LogicQA: Logical Anomaly Detection with Vision Language Model Generated Questions
Yejin Kwon, Daeun Moon, Youngje Oh, Hyunsoo Yoon
TL;DR
This work tackles logical anomaly detection in industrial settings by introducing LogicQA, a training-free, few-shot framework that uses a pre-trained Vision-Language Model to automatically generate anomaly-relevant questions and provide natural-language explanations. By describing normal images, summarizing normal context, generating main questions, and testing with semantically varied sub-questions, LogicQA enables interpretable anomaly detection without task-specific training or annotations. It achieves state-of-the-art performance on MVTec LOCO AD and strong results on a real-world Semiconductor SEM dataset, while demonstrating robustness across different VLM backbones. The practical significance lies in scalable, explainable industrial AD with minimal data requirements, broad applicability across classes, and compatibility with multiple VLMs.
Abstract
Anomaly Detection (AD) focuses on detecting samples that differ from the standard pattern, making it a vital tool in process control. Logical anomalies may appear visually normal yet violate predefined constraints on object presence, arrangement, or quantity, depending on reasoning and explainability.

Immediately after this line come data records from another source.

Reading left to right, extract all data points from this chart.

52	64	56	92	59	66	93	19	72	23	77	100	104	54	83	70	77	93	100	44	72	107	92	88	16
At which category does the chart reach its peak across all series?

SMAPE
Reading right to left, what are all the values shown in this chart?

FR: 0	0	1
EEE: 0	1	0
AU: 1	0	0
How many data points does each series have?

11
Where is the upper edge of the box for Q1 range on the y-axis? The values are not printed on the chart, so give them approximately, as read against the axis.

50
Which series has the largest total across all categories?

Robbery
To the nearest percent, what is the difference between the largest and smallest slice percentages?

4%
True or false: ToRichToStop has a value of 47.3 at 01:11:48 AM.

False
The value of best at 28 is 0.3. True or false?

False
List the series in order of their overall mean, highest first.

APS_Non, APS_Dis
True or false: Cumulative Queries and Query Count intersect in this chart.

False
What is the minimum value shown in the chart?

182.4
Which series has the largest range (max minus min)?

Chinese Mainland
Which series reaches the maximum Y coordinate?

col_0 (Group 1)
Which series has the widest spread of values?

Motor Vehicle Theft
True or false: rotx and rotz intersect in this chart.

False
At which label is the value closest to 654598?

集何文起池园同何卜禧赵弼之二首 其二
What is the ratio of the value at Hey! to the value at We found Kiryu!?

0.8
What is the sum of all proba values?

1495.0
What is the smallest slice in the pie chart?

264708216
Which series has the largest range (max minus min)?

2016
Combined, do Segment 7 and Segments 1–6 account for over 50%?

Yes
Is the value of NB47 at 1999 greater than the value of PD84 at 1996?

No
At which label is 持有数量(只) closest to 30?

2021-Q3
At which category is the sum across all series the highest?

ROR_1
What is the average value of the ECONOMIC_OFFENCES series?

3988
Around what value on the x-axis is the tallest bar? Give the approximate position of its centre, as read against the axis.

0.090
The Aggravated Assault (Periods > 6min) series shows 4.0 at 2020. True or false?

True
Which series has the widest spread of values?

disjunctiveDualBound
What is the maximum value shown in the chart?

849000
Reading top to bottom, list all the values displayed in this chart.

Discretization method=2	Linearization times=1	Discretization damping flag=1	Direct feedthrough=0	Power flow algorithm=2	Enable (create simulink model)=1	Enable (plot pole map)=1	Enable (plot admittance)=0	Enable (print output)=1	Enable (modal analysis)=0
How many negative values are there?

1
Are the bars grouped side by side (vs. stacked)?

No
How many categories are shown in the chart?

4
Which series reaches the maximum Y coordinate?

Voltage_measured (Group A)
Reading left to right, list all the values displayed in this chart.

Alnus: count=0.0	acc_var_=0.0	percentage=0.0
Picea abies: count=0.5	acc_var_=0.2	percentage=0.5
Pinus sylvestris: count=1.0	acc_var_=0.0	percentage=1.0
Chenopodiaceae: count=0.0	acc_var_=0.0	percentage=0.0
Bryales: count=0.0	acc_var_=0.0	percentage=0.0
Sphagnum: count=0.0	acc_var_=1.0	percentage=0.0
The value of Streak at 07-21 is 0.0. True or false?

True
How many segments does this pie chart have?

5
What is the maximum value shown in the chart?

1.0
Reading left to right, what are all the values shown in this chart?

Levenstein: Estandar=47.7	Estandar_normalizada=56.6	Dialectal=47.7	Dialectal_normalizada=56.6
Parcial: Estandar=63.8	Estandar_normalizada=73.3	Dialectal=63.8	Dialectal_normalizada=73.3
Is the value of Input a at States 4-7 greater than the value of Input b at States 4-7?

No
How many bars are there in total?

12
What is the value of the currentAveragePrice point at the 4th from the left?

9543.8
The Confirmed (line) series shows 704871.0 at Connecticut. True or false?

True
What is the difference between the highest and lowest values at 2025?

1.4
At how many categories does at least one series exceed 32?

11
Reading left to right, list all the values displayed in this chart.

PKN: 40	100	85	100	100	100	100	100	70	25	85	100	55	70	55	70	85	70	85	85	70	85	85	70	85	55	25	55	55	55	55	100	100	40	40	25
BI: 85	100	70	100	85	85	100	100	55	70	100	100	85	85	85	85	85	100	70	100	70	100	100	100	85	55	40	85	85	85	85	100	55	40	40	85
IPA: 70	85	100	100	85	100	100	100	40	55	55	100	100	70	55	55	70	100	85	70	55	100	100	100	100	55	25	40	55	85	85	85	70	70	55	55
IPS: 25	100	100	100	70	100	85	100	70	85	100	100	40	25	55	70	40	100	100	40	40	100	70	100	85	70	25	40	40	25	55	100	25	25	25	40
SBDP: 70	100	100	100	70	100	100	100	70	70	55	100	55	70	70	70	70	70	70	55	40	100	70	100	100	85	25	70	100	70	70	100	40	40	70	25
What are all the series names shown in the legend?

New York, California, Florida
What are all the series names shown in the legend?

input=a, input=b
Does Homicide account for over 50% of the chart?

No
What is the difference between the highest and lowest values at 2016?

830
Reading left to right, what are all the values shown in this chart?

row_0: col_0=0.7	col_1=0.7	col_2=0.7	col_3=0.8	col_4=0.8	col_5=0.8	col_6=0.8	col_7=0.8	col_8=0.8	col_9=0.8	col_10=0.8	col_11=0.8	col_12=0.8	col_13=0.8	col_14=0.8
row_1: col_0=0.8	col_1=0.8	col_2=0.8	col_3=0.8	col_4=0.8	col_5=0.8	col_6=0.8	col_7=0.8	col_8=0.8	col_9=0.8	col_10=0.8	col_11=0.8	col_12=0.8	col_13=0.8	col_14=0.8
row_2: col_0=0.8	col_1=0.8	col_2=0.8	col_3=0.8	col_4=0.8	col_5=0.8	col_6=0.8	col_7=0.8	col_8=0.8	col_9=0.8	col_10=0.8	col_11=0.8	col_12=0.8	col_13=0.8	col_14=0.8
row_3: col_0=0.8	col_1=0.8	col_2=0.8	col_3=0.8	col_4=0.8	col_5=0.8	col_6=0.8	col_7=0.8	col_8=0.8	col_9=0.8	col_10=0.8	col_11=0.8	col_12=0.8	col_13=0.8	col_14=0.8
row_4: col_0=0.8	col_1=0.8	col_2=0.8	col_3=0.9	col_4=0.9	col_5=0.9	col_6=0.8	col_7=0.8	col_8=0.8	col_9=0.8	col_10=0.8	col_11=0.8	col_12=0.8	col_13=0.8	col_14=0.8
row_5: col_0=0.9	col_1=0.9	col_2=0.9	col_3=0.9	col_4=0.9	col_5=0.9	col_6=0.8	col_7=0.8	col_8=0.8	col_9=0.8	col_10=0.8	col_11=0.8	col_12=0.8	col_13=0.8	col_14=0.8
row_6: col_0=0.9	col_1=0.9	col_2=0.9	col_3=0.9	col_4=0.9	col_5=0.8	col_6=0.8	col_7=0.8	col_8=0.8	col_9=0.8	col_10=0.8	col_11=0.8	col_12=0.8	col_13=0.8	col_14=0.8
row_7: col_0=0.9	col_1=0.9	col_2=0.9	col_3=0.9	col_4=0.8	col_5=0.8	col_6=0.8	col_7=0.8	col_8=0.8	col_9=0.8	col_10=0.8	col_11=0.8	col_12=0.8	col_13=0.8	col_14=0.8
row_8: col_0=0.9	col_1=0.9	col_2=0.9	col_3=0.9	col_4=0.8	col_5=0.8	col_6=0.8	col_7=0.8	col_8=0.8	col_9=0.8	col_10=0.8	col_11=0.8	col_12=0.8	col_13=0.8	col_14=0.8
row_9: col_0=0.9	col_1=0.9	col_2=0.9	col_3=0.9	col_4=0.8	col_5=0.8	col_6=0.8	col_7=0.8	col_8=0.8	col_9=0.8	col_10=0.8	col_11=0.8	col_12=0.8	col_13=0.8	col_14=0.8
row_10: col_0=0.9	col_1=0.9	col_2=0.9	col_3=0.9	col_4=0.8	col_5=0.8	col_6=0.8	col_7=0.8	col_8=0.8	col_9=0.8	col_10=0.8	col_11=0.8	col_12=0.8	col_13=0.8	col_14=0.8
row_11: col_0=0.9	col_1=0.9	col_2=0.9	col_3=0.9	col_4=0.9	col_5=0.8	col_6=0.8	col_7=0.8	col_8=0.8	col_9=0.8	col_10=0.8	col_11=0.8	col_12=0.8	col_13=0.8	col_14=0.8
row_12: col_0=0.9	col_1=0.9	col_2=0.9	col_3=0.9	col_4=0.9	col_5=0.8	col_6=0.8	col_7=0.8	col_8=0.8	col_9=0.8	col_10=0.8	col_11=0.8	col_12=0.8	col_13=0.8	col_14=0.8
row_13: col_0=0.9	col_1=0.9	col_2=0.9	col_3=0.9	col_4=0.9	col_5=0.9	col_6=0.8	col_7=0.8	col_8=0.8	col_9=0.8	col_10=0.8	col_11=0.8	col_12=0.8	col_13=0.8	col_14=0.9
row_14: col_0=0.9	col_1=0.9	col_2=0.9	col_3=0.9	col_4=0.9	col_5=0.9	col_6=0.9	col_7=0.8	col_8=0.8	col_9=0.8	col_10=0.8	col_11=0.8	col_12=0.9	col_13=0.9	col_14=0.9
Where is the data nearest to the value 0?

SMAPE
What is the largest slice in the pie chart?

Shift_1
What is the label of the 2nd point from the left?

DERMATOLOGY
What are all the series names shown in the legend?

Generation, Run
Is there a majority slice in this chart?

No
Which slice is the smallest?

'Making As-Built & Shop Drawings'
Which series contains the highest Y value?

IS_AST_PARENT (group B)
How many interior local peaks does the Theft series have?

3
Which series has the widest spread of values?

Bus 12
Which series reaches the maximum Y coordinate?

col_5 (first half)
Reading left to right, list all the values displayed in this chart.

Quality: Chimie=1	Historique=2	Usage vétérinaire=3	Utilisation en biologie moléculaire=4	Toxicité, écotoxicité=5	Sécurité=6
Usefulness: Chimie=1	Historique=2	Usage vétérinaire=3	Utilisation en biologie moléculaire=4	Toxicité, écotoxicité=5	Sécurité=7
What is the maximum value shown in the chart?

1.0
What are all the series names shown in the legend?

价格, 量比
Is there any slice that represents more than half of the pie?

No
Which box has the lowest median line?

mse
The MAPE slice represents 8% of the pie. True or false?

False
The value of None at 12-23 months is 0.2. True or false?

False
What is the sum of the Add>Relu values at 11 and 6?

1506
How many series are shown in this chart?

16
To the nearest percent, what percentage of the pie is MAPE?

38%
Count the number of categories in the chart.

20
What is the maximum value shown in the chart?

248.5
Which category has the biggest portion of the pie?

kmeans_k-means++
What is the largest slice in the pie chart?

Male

We introduce LogicQA, a framework that enhances AD by providing industrial operators with explanations for logical anomalies. LogicQA compiles automatically generated questions into a checklist and collects responses to identify violations of logical constraints. LogicQA is training-free, annotation-free, and operates in a few-shot setting. We achieve state-of-the-art (SOTA) Logical AD performance on public benchmarks, MVTec LOCO AD, with an AUROC of 87.6 percent and an F1-max of 87.0 percent along with the explanations of anomalies. Also, our approach has shown outstanding performance on semiconductor SEM corporate data, further validating its effectiveness in industrial applications.